The bill would require more extensive background checks on visa applicants from terrorist-sponsoring countries, the use of machine-readable travel documents and visas and better reporting procedures for people granted permission to reside temporarily in the United States.

Yet even with those reforms, more is needed. It must be easier for officials to flag those who manage to slip through the visa net. Terrorists do not necessarily come only from certain countries or fit a particular ethnic profile.

The two most important pieces of identification that allow Americans to live, work, obtain credit, rent apartments, attend school, get on airplanes and do virtually everything else were easily acquired by the 19 terrorists as well as millions of other people who are in the United States illegally.

Every one of the terrorists involved in the attacks had a valid Social Security number issued by the federal government and a valid driver's license issued by a state government. With these documents, people intent on inflicting the most grievous harm and murdering the greatest number of people were able to become inconspicuous needles in an enormous haystack.

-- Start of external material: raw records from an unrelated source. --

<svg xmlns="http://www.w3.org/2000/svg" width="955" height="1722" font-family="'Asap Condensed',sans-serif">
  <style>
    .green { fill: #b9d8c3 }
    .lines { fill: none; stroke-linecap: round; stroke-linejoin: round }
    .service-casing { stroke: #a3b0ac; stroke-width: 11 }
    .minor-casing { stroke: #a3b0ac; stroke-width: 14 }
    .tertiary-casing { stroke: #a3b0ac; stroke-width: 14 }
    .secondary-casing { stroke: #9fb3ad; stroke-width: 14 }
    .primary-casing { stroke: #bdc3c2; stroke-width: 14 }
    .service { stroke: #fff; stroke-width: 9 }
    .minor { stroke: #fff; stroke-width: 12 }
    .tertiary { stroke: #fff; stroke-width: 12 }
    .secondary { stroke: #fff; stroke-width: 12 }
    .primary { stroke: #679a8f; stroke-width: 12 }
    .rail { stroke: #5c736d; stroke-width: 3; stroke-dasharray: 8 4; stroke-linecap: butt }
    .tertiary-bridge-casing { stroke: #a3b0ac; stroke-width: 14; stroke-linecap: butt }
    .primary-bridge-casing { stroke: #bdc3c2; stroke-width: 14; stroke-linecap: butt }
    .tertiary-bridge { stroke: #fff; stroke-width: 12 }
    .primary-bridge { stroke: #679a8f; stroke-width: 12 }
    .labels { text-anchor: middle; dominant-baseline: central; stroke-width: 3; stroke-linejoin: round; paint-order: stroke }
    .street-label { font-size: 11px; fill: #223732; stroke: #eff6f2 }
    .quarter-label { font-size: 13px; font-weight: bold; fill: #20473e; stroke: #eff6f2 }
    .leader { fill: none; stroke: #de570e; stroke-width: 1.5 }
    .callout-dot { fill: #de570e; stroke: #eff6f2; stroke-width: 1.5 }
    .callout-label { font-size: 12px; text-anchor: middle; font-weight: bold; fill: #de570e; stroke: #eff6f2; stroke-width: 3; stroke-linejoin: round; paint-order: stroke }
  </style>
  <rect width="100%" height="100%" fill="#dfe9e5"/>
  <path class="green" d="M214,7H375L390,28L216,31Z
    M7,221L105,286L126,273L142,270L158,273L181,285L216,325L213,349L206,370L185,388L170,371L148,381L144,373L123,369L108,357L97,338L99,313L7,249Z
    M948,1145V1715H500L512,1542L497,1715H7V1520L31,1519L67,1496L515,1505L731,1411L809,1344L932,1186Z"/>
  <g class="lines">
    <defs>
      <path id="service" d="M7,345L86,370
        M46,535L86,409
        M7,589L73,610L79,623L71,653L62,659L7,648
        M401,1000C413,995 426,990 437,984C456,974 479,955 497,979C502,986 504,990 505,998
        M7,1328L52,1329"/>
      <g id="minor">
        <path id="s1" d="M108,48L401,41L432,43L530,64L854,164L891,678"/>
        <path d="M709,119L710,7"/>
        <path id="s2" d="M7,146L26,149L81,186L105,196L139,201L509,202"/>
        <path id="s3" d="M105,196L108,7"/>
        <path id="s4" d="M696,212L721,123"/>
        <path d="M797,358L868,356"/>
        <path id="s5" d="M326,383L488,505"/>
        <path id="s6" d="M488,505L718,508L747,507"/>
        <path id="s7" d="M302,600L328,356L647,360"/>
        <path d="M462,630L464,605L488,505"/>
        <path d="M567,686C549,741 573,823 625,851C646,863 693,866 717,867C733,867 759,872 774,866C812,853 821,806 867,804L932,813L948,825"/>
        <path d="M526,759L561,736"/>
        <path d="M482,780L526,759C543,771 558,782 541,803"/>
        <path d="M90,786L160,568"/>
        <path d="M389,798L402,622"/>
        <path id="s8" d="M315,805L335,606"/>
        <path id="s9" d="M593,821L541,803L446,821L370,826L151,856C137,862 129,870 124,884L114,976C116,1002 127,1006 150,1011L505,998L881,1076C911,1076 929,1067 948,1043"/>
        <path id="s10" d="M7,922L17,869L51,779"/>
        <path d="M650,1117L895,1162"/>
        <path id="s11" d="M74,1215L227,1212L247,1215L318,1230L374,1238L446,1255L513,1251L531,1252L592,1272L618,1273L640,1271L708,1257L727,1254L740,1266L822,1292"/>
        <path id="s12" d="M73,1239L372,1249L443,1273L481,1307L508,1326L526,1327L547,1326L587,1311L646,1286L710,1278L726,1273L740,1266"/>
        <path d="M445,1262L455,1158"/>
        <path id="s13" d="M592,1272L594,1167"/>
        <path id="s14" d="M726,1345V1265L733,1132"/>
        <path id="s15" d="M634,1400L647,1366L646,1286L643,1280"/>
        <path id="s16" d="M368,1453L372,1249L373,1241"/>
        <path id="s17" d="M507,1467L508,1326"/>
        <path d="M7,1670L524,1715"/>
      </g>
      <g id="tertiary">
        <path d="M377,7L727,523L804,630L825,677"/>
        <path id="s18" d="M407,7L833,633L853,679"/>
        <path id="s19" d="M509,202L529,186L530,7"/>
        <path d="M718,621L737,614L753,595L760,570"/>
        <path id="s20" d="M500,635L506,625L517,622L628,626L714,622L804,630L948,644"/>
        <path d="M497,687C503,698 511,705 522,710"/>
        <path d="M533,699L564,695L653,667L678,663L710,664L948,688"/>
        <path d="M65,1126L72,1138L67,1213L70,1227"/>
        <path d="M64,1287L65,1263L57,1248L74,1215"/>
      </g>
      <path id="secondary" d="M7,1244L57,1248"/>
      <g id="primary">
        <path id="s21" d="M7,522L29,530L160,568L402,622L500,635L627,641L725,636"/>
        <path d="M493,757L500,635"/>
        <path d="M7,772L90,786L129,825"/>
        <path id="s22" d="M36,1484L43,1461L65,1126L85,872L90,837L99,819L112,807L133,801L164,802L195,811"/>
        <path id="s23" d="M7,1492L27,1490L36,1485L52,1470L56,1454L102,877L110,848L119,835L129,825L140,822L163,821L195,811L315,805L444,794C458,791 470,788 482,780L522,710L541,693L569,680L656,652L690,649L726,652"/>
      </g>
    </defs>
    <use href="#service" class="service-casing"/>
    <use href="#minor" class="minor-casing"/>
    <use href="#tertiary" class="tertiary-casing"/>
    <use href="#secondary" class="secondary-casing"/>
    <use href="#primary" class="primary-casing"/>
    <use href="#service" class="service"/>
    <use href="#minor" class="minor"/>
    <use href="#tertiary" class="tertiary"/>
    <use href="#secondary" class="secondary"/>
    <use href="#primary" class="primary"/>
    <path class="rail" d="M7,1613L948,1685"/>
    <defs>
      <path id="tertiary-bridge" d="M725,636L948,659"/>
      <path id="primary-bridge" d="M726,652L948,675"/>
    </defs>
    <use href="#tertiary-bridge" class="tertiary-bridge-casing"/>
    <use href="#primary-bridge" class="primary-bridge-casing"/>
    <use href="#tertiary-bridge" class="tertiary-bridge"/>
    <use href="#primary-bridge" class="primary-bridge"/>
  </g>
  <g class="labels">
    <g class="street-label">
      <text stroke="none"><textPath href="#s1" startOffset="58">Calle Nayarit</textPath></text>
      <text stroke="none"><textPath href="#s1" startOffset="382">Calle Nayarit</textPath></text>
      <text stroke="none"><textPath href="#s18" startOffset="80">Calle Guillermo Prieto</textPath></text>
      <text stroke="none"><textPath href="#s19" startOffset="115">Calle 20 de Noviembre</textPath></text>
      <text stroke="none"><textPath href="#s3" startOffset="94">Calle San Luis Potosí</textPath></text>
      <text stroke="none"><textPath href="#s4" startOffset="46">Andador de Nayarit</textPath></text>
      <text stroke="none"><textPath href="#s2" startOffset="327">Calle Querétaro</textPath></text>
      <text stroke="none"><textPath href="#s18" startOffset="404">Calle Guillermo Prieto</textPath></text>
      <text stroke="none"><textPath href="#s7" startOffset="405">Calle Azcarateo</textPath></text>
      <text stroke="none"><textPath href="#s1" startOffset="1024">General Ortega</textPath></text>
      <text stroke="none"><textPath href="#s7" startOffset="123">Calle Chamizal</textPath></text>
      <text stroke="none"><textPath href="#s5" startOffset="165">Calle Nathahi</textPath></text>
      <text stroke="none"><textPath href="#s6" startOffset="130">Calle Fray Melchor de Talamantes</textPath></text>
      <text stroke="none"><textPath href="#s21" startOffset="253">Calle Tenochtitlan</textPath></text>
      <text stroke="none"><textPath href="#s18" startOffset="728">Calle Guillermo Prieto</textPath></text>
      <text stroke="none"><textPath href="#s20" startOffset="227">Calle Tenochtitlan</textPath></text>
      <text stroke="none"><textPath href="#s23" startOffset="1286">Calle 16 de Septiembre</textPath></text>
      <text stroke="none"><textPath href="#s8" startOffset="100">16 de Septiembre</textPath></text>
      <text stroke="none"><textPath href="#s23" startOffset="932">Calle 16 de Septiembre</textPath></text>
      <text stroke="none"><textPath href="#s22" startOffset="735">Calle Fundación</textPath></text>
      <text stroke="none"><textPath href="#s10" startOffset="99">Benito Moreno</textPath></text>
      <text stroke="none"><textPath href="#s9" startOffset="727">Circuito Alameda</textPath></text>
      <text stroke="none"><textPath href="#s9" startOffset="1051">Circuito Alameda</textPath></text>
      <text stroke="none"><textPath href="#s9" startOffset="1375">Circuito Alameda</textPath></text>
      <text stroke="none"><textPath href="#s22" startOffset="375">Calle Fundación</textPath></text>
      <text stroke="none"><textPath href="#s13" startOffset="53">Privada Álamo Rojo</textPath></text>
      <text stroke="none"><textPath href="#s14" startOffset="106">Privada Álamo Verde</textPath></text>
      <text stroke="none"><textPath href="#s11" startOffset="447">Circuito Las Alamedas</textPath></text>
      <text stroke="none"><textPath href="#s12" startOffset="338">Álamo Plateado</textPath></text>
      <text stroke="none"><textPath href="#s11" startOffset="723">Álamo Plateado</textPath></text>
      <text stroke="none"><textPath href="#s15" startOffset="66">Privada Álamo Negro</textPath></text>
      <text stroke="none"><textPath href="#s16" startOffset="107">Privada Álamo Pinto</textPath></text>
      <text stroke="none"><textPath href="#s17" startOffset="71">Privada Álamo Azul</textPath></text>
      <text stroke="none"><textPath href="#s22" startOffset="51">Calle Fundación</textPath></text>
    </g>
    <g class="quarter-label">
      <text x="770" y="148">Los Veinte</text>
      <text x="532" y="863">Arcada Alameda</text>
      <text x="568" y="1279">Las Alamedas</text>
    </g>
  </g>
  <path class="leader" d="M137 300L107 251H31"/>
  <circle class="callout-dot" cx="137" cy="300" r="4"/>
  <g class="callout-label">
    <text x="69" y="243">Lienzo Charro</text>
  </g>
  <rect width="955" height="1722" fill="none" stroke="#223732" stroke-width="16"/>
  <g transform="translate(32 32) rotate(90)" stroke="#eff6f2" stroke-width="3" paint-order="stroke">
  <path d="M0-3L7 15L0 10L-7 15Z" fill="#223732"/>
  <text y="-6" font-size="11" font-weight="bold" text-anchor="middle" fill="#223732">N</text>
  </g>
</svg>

There are some obvious and basic document reforms needed to remedy this hole in our security. To begin with, any adult applicant for a Social Security number should be required to undergo a thorough background check to verify that he or she is in the United States legally. If the individual has been admitted temporarily, the Social Security document should be different from permanent ones and should expire at the same time as the person's visa. The Social Security document itself should be made more secure and include features that allow it to be as easily verified as a credit card.

All states should have to require a valid Social Security number before issuing a driver's license. Like Social Security numbers, driver's licenses for people on temporary visas should expire with the visas, or sooner. A common motor vehicle database would ensure that multiple driver's licenses were not issued to the same Social Security number. Driving is a privilege, not a right, so all states should have minimum uniform security standards to guard against identity theft.

With any secure and reliable form of identification, citizens should be entitled to live, work and move about the United States easily and with a full expectation of privacy. With secure travel documents and visas, legitimate visitors to our country could do those things that visitors are entitled to do, but would find it difficult to do things like get jobs, rent apartments or take flying lessons.

We must have a system to distinguish between lawful members of our society, legitimate visitors and those who are here illegally. With the establishment of secure identity documents, those who are here illegally or on non-immigrant visas will find that the camouflage of our vast and diverse country has disappeared.

We cannot stop every potential terrorists from getting into the country, but we certainly can do our best to take away their cover.


Dan Stein is executive director of the Federation for American Immigration Reform.